Collected data:

# # # # #

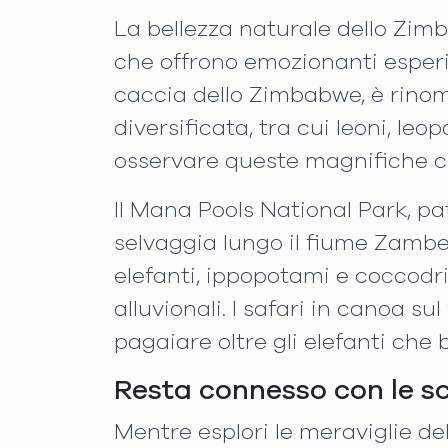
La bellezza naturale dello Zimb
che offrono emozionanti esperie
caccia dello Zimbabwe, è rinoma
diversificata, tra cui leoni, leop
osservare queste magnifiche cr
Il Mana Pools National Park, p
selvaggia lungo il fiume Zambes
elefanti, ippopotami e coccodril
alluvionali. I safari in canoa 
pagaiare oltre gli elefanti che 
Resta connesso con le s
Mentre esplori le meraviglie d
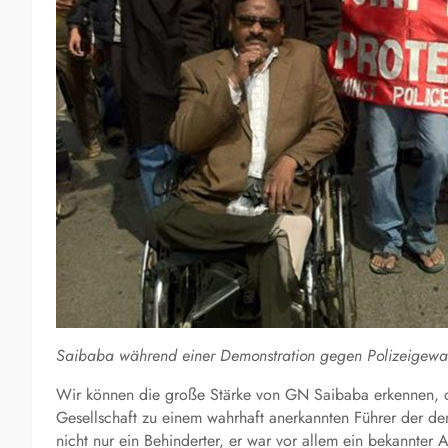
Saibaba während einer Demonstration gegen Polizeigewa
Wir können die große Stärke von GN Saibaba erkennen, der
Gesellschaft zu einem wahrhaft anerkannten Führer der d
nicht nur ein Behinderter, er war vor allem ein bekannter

# # # # #

§ **EXERCISE DESCRIPTION**
An exact reproduction of the data is required, with pictures excluded.

§ **TASK RESULT**
La bellezza naturale dello Zimb
che offrono emozionanti esperie
caccia dello Zimbabwe, è rinoma
diversificata, tra cui leoni, leop
osservare queste magnifiche cr
Il Mana Pools National Park, p
selvaggia lungo il fiume Zambes
elefanti, ippopotami e coccodril
alluvionali. I safari in canoa 
pagaiare oltre gli elefanti che 
Resta connesso con le s
Mentre esplori le meraviglie d
Saibaba während einer Demonstration gegen Polizeigewa
Wir können die große Stärke von GN Saibaba erkennen, der
Gesellschaft zu einem wahrhaft anerkannten Führer der d
nicht nur ein Behinderter, er war vor allem ein bekannter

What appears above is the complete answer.